[start Entries]

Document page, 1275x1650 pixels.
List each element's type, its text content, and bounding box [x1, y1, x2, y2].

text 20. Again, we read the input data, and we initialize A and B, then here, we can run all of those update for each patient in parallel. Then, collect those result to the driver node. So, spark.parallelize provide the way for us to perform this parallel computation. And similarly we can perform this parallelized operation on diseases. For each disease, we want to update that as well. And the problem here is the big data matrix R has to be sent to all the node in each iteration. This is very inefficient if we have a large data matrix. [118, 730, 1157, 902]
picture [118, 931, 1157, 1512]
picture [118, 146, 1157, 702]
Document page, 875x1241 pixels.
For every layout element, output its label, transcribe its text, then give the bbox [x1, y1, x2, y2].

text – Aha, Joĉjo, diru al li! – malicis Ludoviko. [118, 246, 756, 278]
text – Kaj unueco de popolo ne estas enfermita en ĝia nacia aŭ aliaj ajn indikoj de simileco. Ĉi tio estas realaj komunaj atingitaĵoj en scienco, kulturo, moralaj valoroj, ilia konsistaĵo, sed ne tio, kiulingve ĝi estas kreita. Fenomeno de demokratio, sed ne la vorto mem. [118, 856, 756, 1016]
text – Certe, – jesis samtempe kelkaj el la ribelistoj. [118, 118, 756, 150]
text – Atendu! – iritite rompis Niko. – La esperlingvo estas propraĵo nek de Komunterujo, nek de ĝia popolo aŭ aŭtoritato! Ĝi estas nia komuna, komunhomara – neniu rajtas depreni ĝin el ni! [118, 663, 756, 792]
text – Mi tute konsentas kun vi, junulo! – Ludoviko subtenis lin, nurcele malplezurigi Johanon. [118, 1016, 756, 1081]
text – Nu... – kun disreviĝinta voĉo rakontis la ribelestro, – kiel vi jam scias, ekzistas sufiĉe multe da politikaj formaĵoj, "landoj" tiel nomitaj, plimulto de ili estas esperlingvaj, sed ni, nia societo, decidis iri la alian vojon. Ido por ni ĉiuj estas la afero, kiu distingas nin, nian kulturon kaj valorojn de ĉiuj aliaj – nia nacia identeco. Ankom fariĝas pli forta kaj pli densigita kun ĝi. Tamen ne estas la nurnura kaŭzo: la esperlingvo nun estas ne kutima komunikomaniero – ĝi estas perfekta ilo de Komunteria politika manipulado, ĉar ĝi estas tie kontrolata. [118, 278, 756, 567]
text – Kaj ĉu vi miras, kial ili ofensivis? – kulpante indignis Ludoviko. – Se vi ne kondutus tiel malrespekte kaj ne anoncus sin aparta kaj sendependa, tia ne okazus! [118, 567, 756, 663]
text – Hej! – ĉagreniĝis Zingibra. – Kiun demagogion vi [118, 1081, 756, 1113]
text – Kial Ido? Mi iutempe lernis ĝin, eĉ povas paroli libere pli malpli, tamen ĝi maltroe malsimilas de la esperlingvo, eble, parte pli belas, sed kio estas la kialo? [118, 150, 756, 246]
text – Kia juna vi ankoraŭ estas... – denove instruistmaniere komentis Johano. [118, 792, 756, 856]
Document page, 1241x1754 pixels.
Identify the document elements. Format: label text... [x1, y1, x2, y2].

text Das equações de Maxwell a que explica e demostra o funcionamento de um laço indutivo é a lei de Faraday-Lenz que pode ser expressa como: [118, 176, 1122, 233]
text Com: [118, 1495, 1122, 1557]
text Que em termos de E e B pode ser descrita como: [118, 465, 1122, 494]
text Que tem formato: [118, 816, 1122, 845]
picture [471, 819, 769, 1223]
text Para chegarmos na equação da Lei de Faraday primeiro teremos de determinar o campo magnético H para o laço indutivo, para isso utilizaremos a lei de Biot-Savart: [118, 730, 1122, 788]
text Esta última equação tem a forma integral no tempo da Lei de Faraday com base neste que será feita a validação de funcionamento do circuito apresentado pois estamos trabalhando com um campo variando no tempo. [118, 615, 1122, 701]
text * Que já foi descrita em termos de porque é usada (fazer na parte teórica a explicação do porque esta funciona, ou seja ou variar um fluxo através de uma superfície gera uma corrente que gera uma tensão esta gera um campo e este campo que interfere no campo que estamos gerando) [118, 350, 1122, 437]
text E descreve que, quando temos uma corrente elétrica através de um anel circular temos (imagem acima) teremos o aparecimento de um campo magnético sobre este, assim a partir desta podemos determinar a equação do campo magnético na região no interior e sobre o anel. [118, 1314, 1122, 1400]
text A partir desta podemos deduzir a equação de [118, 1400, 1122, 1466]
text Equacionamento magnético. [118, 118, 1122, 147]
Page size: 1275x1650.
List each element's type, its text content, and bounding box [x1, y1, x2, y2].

[end Entries]

__What the task asks__: Reproduce every line of the entries above word for word, from the first to the last.

__Written response__:
Document page, 1275x1650 pixels.
List each element's type, its text content, and bounding box [x1, y1, x2, y2].

text 20. Again, we read the input data, and we initialize A and B, then here, we can run all of those update for each patient in parallel. Then, collect those result to the driver node. So, spark.parallelize provide the way for us to perform this parallel computation. And similarly we can perform this parallelized operation on diseases. For each disease, we want to update that as well. And the problem here is the big data matrix R has to be sent to all the node in each iteration. This is very inefficient if we have a large data matrix. [118, 730, 1157, 902]
picture [118, 931, 1157, 1512]
picture [118, 146, 1157, 702]
Document page, 875x1241 pixels.
For every layout element, output its label, transcribe its text, then give the bbox [x1, y1, x2, y2].

text – Aha, Joĉjo, diru al li! – malicis Ludoviko. [118, 246, 756, 278]
text – Kaj unueco de popolo ne estas enfermita en ĝia nacia aŭ aliaj ajn indikoj de simileco. Ĉi tio estas realaj komunaj atingitaĵoj en scienco, kulturo, moralaj valoroj, ilia konsistaĵo, sed ne tio, kiulingve ĝi estas kreita. Fenomeno de demokratio, sed ne la vorto mem. [118, 856, 756, 1016]
text – Certe, – jesis samtempe kelkaj el la ribelistoj. [118, 118, 756, 150]
text – Atendu! – iritite rompis Niko. – La esperlingvo estas propraĵo nek de Komunterujo, nek de ĝia popolo aŭ aŭtoritato! Ĝi estas nia komuna, komunhomara – neniu rajtas depreni ĝin el ni! [118, 663, 756, 792]
text – Mi tute konsentas kun vi, junulo! – Ludoviko subtenis lin, nurcele malplezurigi Johanon. [118, 1016, 756, 1081]
text – Nu... – kun disreviĝinta voĉo rakontis la ribelestro, – kiel vi jam scias, ekzistas sufiĉe multe da politikaj formaĵoj, "landoj" tiel nomitaj, plimulto de ili estas esperlingvaj, sed ni, nia societo, decidis iri la alian vojon. Ido por ni ĉiuj estas la afero, kiu distingas nin, nian kulturon kaj valorojn de ĉiuj aliaj – nia nacia identeco. Ankom fariĝas pli forta kaj pli densigita kun ĝi. Tamen ne estas la nurnura kaŭzo: la esperlingvo nun estas ne kutima komunikomaniero – ĝi estas perfekta ilo de Komunteria politika manipulado, ĉar ĝi estas tie kontrolata. [118, 278, 756, 567]
text – Kaj ĉu vi miras, kial ili ofensivis? – kulpante indignis Ludoviko. – Se vi ne kondutus tiel malrespekte kaj ne anoncus sin aparta kaj sendependa, tia ne okazus! [118, 567, 756, 663]
text – Hej! – ĉagreniĝis Zingibra. – Kiun demagogion vi [118, 1081, 756, 1113]
text – Kial Ido? Mi iutempe lernis ĝin, eĉ povas paroli libere pli malpli, tamen ĝi maltroe malsimilas de la esperlingvo, eble, parte pli belas, sed kio estas la kialo? [118, 150, 756, 246]
text – Kia juna vi ankoraŭ estas... – denove instruistmaniere komentis Johano. [118, 792, 756, 856]
Document page, 1241x1754 pixels.
Identify the document elements. Format: label text... [x1, y1, x2, y2].

text Das equações de Maxwell a que explica e demostra o funcionamento de um laço indutivo é a lei de Faraday-Lenz que pode ser expressa como: [118, 176, 1122, 233]
text Com: [118, 1495, 1122, 1557]
text Que em termos de E e B pode ser descrita como: [118, 465, 1122, 494]
text Que tem formato: [118, 816, 1122, 845]
picture [471, 819, 769, 1223]
text Para chegarmos na equação da Lei de Faraday primeiro teremos de determinar o campo magnético H para o laço indutivo, para isso utilizaremos a lei de Biot-Savart: [118, 730, 1122, 788]
text Esta última equação tem a forma integral no tempo da Lei de Faraday com base neste que será feita a validação de funcionamento do circuito apresentado pois estamos trabalhando com um campo variando no tempo. [118, 615, 1122, 701]
text * Que já foi descrita em termos de porque é usada (fazer na parte teórica a explicação do porque esta funciona, ou seja ou variar um fluxo através de uma superfície gera uma corrente que gera uma tensão esta gera um campo e este campo que interfere no campo que estamos gerando) [118, 350, 1122, 437]
text E descreve que, quando temos uma corrente elétrica através de um anel circular temos (imagem acima) teremos o aparecimento de um campo magnético sobre este, assim a partir desta podemos determinar a equação do campo magnético na região no interior e sobre o anel. [118, 1314, 1122, 1400]
text A partir desta podemos deduzir a equação de [118, 1400, 1122, 1466]
text Equacionamento magnético. [118, 118, 1122, 147]
Page size: 1275x1650.
List each element's type, its text content, and bounding box [x1, y1, x2, y2].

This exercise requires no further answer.